Vim Movement Shortcuts Wallpaper - devinfoley
http://naleid.com/blog/2010/10/04/vim-movement-shortcuts-wallpaper/

======
Tiomaidh
I've had this as my wallpaper for the past few months on both my laptops (work
and personal--although I recently changed one to the Emacs equivalent[1]).
It's been super-handy. Before I open Vim, I'll scan the wallpaper to see if
I've been forgetting something useful (f/F/t/T are probably my favorites), and
make an effort to use it while editing. Also while editing, if I'll sometimes
have a weird task come up, and wonder what the best way is to move my cursor
from point A to point B. I just tap Super-D, and skim through the wallpaper to
find the best command.

And guys--don't forget that Vim is a language. All the movement commands here
combine really well with "verbs", like 'c'hange, 'd'elete, 'y'ank, 'v'isual
mode, etc.
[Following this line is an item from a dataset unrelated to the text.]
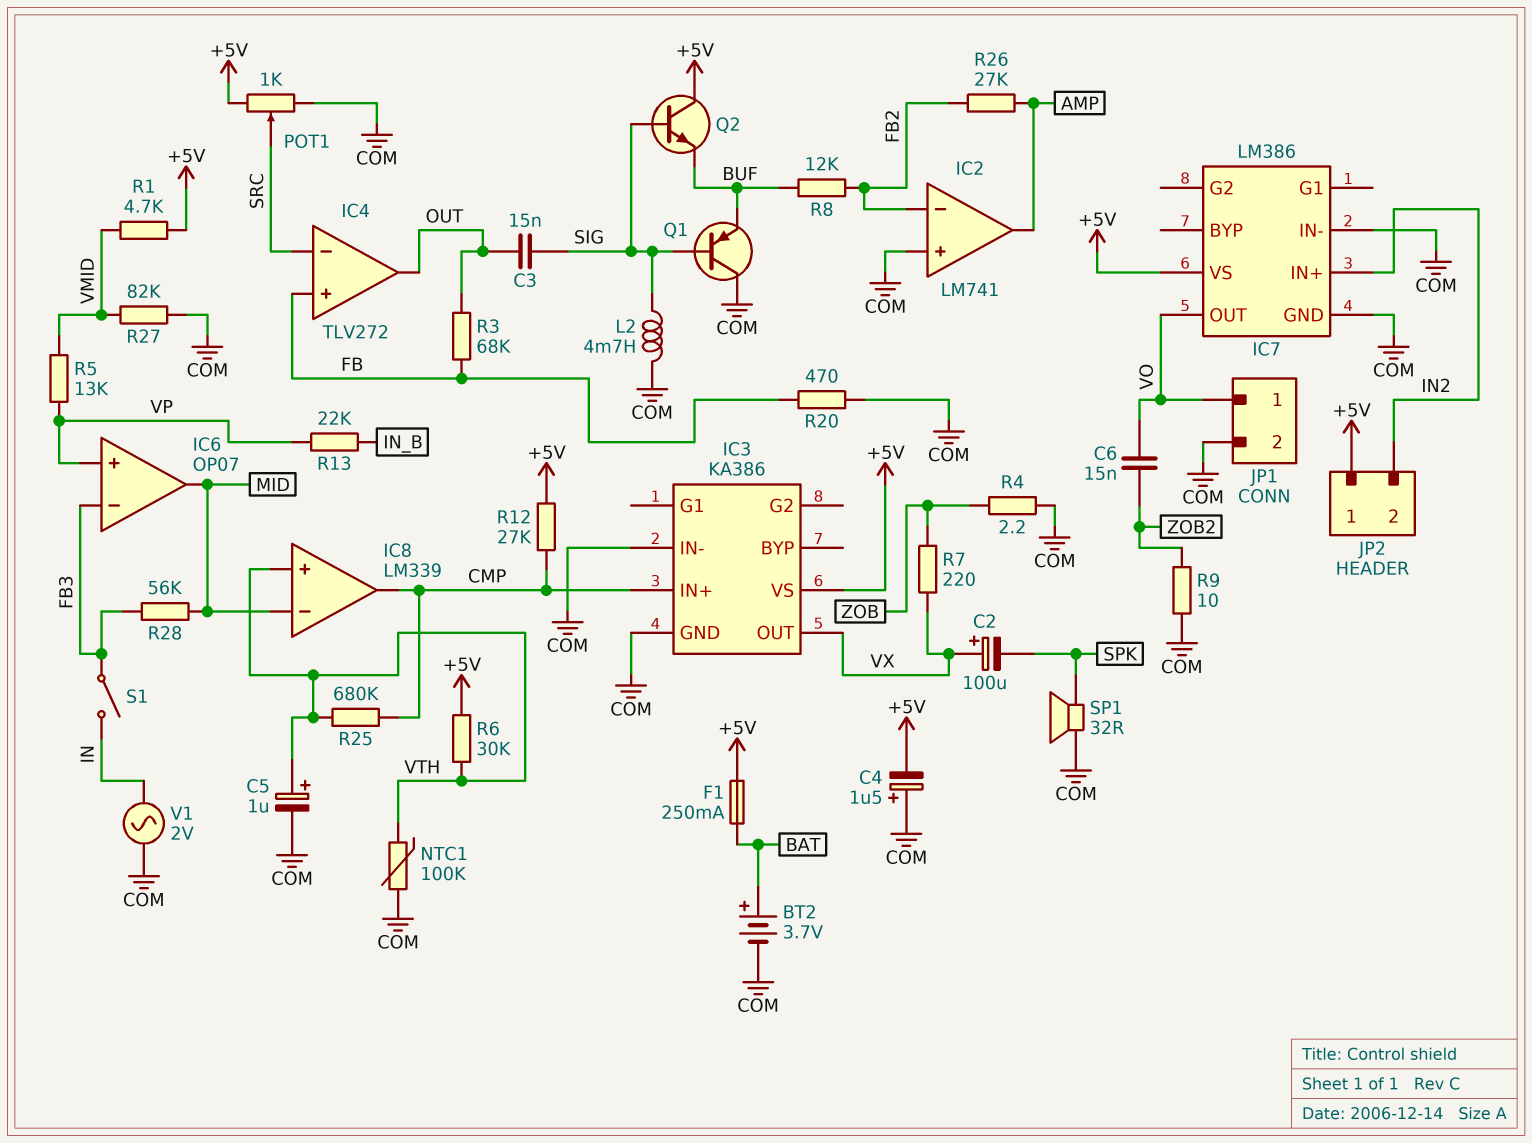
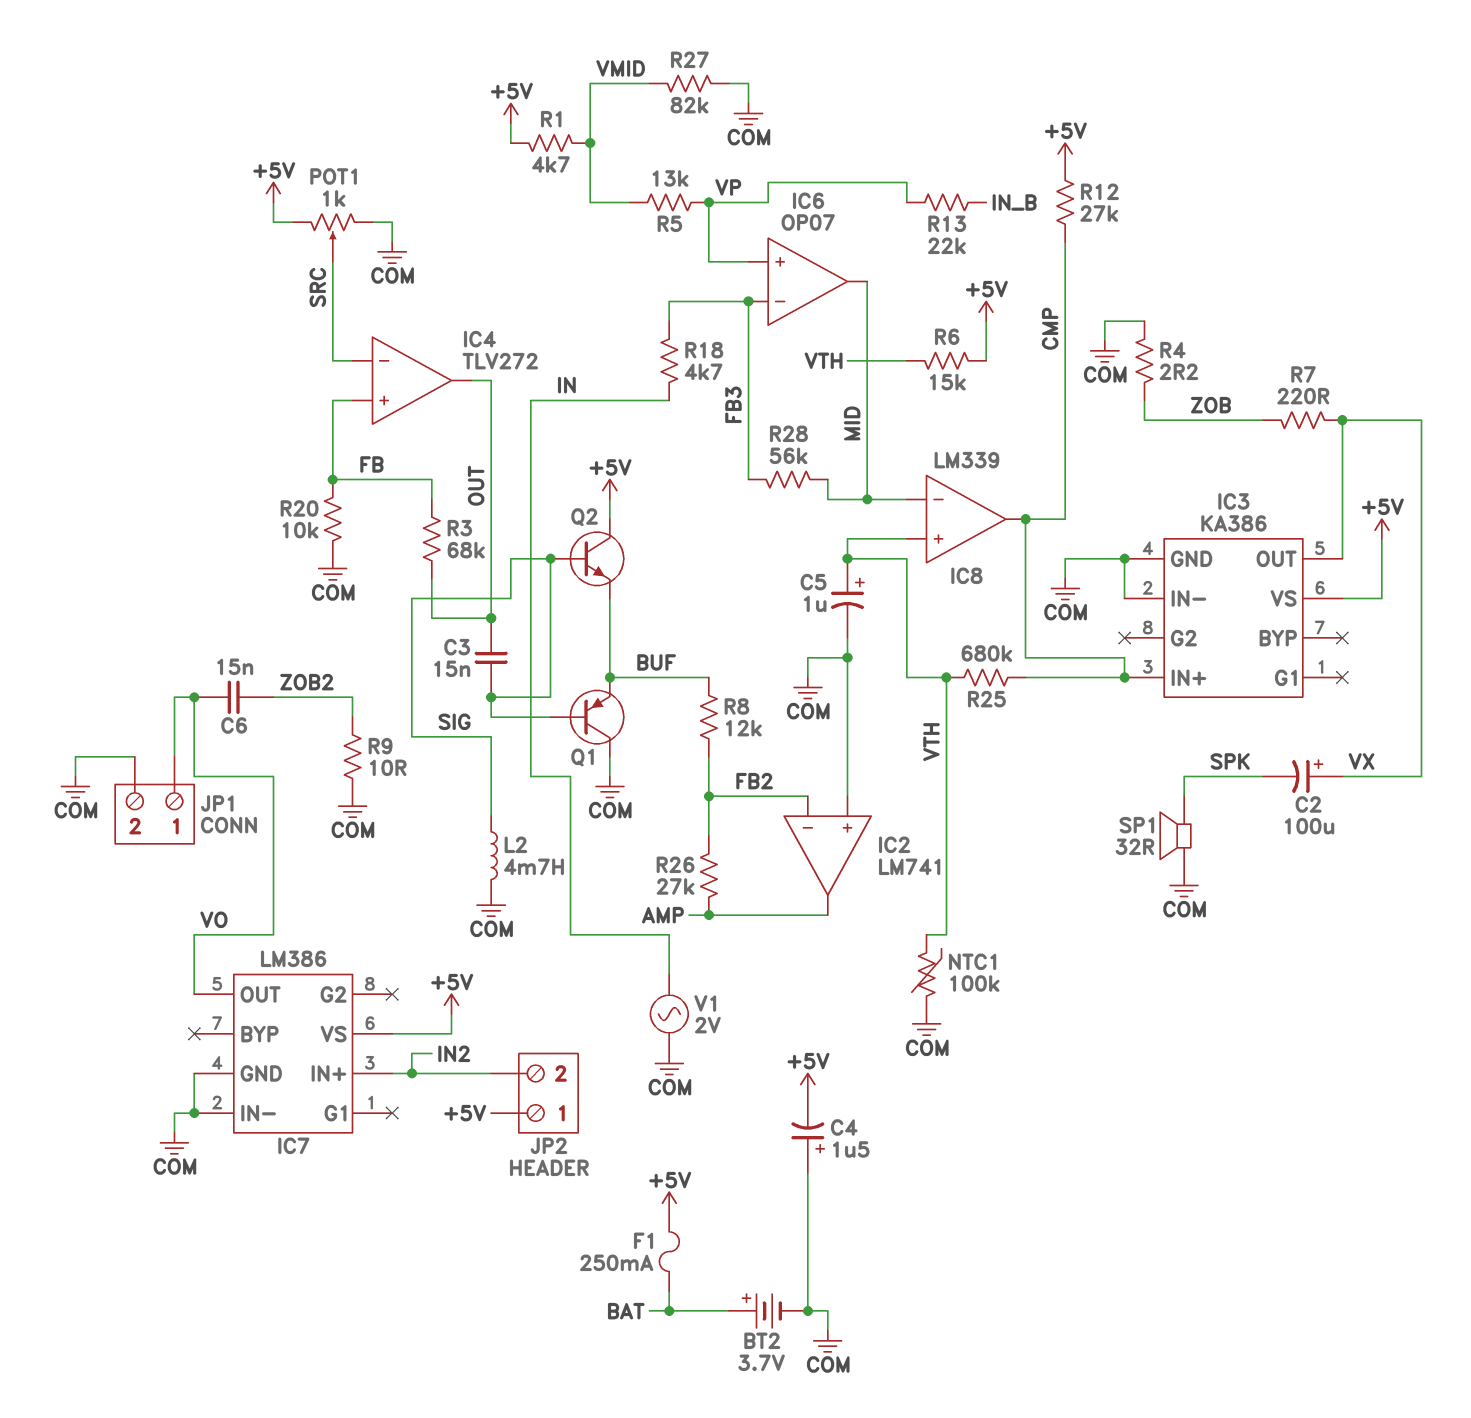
R6: 30k (+5V, VTH) -> 15k (+5V, VTH)
R18: none -> 4.7k (FB3, IN)
R20: 470 (COM, FB) -> 10k (COM, FB)
S1: switch (FB3, IN) -> none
Sure, the wallpaper only covers 30 or so commands, but if you take
the time to memorize those four verbs, suddenly you know 120 commands.

1 - [http://punchcard.wordpress.com/2010/10/09/emacs-movement-
sho...](http://punchcard.wordpress.com/2010/10/09/emacs-movement-shortcuts-
wallpaper/)

------
devinfoley
I came across this today and was surprised it had not been posted on HN yet.
It's mostly the basics, but I thought it might help some vim students out.